​​Zofia Haltof-Mikołajewska​



​​Zofia Haltof-Mikołajewska was a member of the Polish resistance and served as a liason officer and nurse with the Home Army. She was arrested and sent the Auschwitz Concentration Camp for her independence activities.​

​​Zofia Haltof-Mikołajewska was born on 25 October 1921 in Kraków. During the occupation she was an active member of the resistance, being a part of the Związek Walki Zbrojnej (the Union of the Armed Struggle of the Home Army) since 1940.  

Initially Zofia served as a liaison office but after completing the underground NCO training course ran by the Women's Military Service she was tasked with organizing nurse training sessions.  

On 20 October 1943 Zofia was arrested by the German forces under the suspicion of being a member of the resistance. She was brutally tortured for several weeks at the Gestapo headquarters on Pomorska Street in Kraków. Her trial also took place there and lasted for weeks after which she was transported to the Auschwitz-Birkenau concentration camp.  

She was granted the status of political prisoner (number 70452). She was subjected to pseudo-medical experiments in the camp. The Germans injected her with typhus bacteria as part of research into the disease. Luckily, she managed to survive. When the camp staff ordered a march out of the camp in January 1945 (later called the death march), Zofia hid in a warehouse together with her fellow prisoners. Until the camp was liberated by the Red Army, she took care of the seriously ill.  

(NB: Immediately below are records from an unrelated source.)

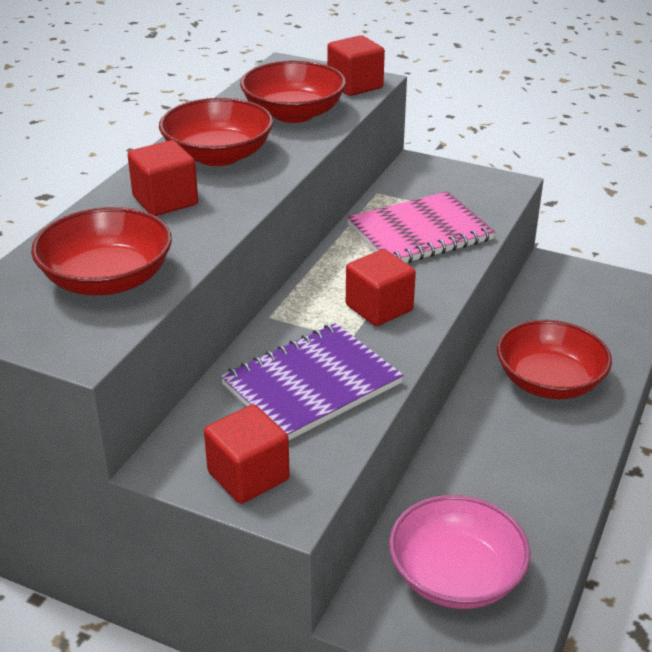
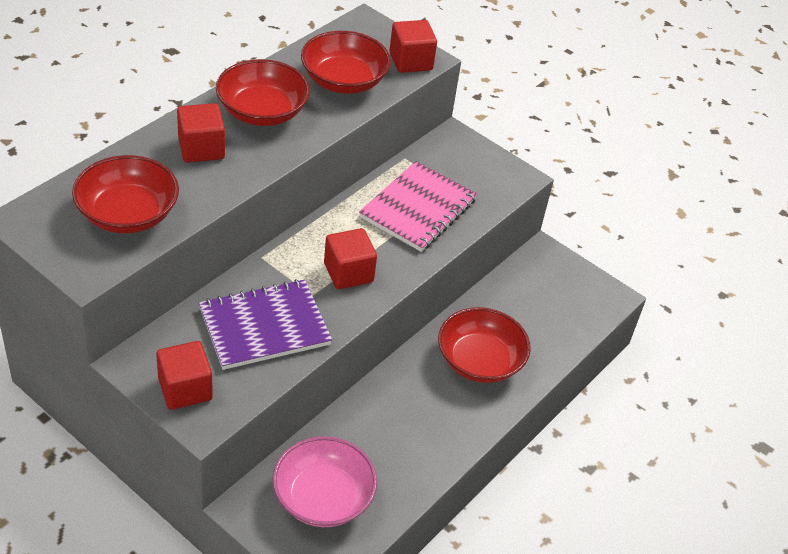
camera: 10 degrees right, 10 degrees up
pink notebook [347,191,495,263] -> pink notebook turned 45 degrees counterclockwise [359,161,477,252]

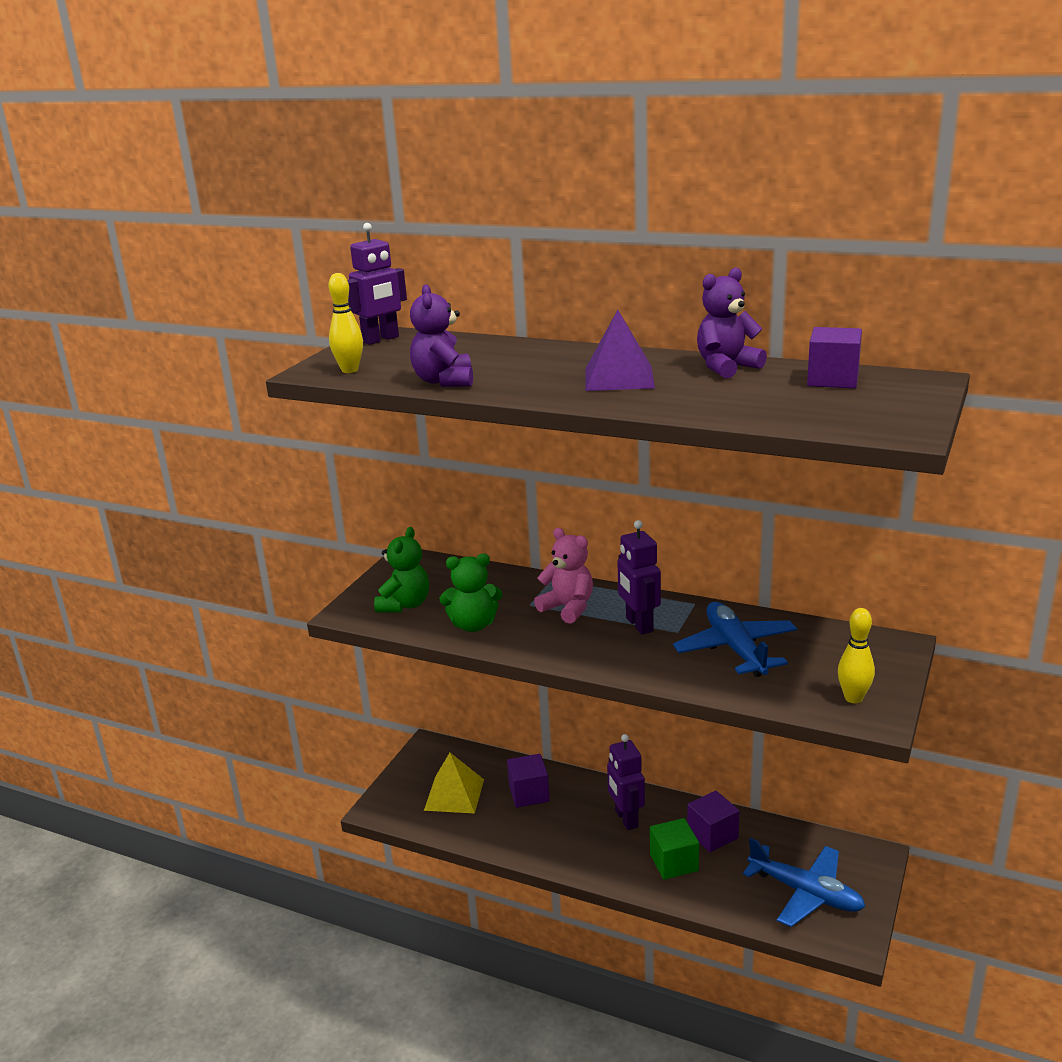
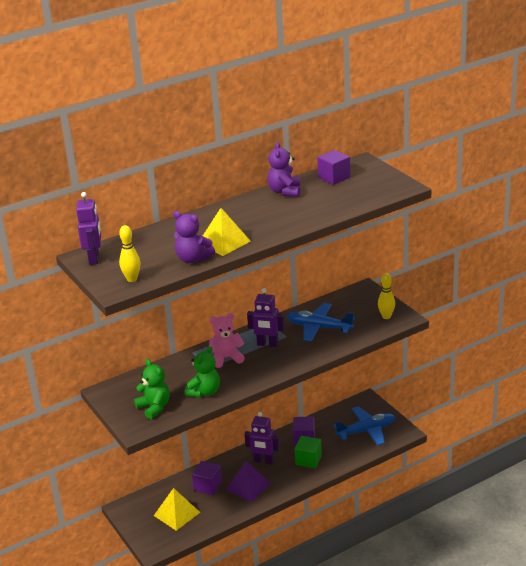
camera: 55 degrees left, 5 degrees up
purple pyramid [585,310,655,391] -> purple pyramid moved to [226,461,271,502]
none -> yellow pyramid [203,208,251,256]

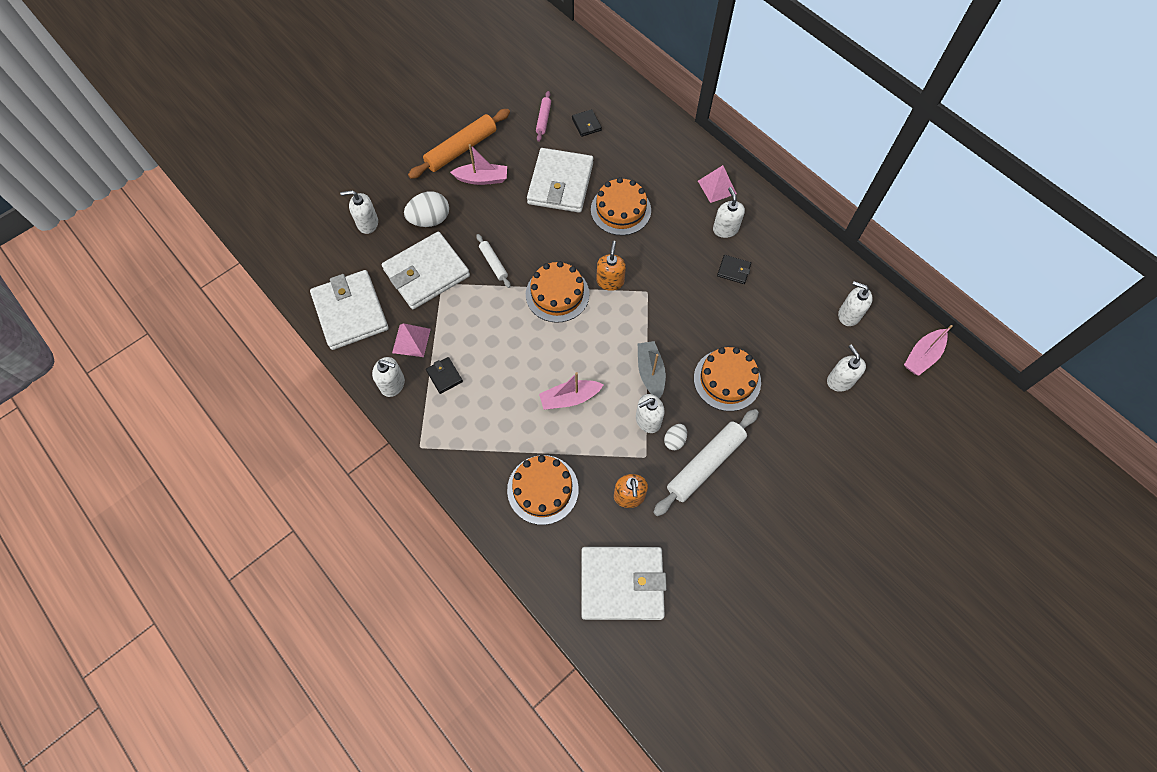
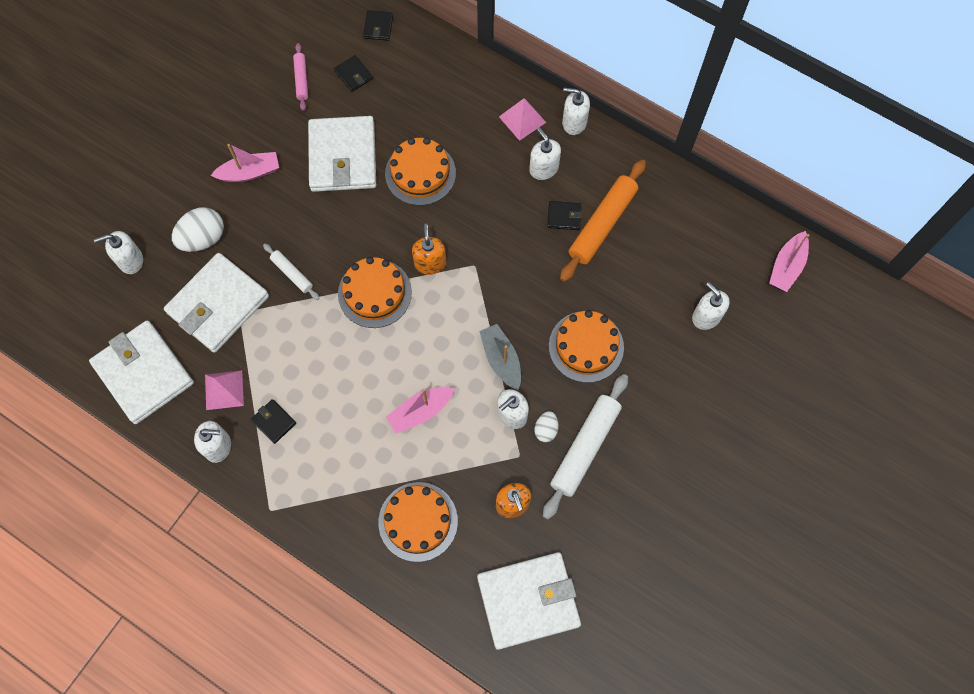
camera: 15 degrees left, 5 degrees up
orange rolling pin [408,109,510,179] -> orange rolling pin moved to [560,160,646,282]
white soap dispenser [838,281,873,326] -> white soap dispenser moved to [562,88,590,135]
none -> black wallet [363,10,393,41]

Thanks to Zofia the Kraków branch of the Polish Red Cross started to organize medical aid for female prisoners remaining in Birkenau as early as the beginning of February 1945. 

In the years 1976-1982, Zofia was active in the Association of the Disabled War Veterans. She was also strongly committed to commemorating the victims of German terror. 

Zofia passed away on 27 July 2010 and was posthumously promoted to the rank of captain.